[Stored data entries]
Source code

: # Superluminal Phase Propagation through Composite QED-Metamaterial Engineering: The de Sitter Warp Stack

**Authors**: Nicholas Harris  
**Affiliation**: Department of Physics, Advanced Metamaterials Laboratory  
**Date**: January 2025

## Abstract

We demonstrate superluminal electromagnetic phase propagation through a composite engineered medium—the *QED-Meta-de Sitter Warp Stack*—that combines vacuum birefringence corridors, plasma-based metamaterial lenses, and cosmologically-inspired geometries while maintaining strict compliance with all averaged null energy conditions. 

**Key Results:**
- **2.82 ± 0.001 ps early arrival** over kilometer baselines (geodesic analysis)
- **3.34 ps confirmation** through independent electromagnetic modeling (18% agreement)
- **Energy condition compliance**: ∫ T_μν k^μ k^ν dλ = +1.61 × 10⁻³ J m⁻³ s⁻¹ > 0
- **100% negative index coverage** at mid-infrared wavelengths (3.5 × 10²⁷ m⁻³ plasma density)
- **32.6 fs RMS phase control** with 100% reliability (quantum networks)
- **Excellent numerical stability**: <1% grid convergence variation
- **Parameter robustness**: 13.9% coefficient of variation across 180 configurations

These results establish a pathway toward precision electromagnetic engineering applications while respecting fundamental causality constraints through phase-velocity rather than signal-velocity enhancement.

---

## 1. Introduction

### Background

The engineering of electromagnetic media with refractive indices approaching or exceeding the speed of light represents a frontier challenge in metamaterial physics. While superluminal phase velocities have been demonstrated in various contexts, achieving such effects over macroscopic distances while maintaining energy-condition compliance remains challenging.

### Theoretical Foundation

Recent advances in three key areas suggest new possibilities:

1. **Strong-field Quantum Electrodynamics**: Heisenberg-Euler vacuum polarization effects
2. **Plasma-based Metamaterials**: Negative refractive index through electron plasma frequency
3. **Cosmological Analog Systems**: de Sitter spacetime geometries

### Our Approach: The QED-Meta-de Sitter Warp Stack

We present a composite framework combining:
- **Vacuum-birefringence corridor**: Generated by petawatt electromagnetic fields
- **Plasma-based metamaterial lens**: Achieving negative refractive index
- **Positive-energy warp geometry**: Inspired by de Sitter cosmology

**Problem description**:
Your task is to restate, word for word, the lines from the beginning of the records to the line with "### Theoretical Foundation", inclusive.

**Answer box**:
Source code

: # Superluminal Phase Propagation through Composite QED-Metamaterial Engineering: The de Sitter Warp Stack

**Authors**: Nicholas Harris  
**Affiliation**: Department of Physics, Advanced Metamaterials Laboratory  
**Date**: January 2025

## Abstract

We demonstrate superluminal electromagnetic phase propagation through a composite engineered medium—the *QED-Meta-de Sitter Warp Stack*—that combines vacuum birefringence corridors, plasma-based metamaterial lenses, and cosmologically-inspired geometries while maintaining strict compliance with all averaged null energy conditions. 

**Key Results:**
- **2.82 ± 0.001 ps early arrival** over kilometer baselines (geodesic analysis)
- **3.34 ps confirmation** through independent electromagnetic modeling (18% agreement)
- **Energy condition compliance**: ∫ T_μν k^μ k^ν dλ = +1.61 × 10⁻³ J m⁻³ s⁻¹ > 0
- **100% negative index coverage** at mid-infrared wavelengths (3.5 × 10²⁷ m⁻³ plasma density)
- **32.6 fs RMS phase control** with 100% reliability (quantum networks)
- **Excellent numerical stability**: <1% grid convergence variation
- **Parameter robustness**: 13.9% coefficient of variation across 180 configurations

These results establish a pathway toward precision electromagnetic engineering applications while respecting fundamental causality constraints through phase-velocity rather than signal-velocity enhancement.

---

## 1. Introduction

### Background

The engineering of electromagnetic media with refractive indices approaching or exceeding the speed of light represents a frontier challenge in metamaterial physics. While superluminal phase velocities have been demonstrated in various contexts, achieving such effects over macroscopic distances while maintaining energy-condition compliance remains challenging.

### Theoretical Foundation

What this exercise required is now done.